*** Dataset ***

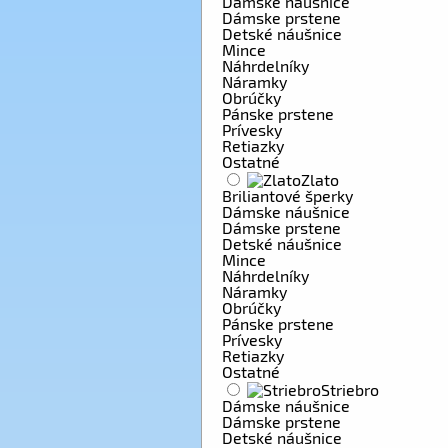
Dámske náušnice
Dámske prstene
Detské náušnice
Mince
Náhrdelníky
Náramky
Obrúčky
Pánske prstene
Prívesky
Retiazky
Ostatné
Zlato
Briliantové šperky
Dámske náušnice
Dámske prstene
Detské náušnice
Mince
Náhrdelníky
Náramky
Obrúčky
Pánske prstene
Prívesky
Retiazky
Ostatné
Striebro
Dámske náušnice
Dámske prstene
Detské náušnice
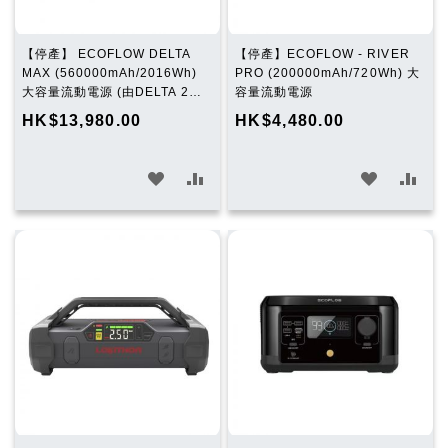
【停產】 ECOFLOW DELTA
【停產】ECOFLOW - RIVER
MAX (560000mAh/2016Wh)
PRO (200000mAh/720Wh) 大
大容量流動電源 (由DELTA 2
容量流動電源
MAX 取代)
HK$13,980.00
HK$4,480.00
加
加
加
加
入
入
入
入
願
比
願
比
望
較
望
較
清
清
單
單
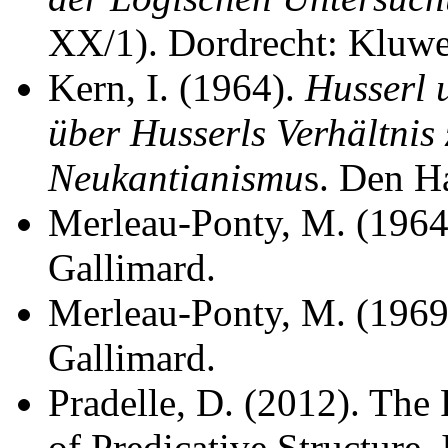
XX/1). Dordrecht: Kluwe
Kern, I. (1964).
Husserl 
über Husserls Verhältnis
Neukantianismu
s. Den H
Merleau-Ponty, M. (1964
Gallimard.
Merleau-Ponty, M. (1969
Gallimard.
Pradelle, D. (2012). Th
of Predicative Structure.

*** End of Dataset ***

• [Problem requirements]: Starting at the line with "Neukantianismu", copy each line through the end of the data, both ends included, and give nothing else.

• [The completed task]:
Neukantianismu
s. Den H
Merleau-Ponty, M. (1964
Gallimard.
Merleau-Ponty, M. (1969
Gallimard.
Pradelle, D. (2012). Th
of Predicative Structure.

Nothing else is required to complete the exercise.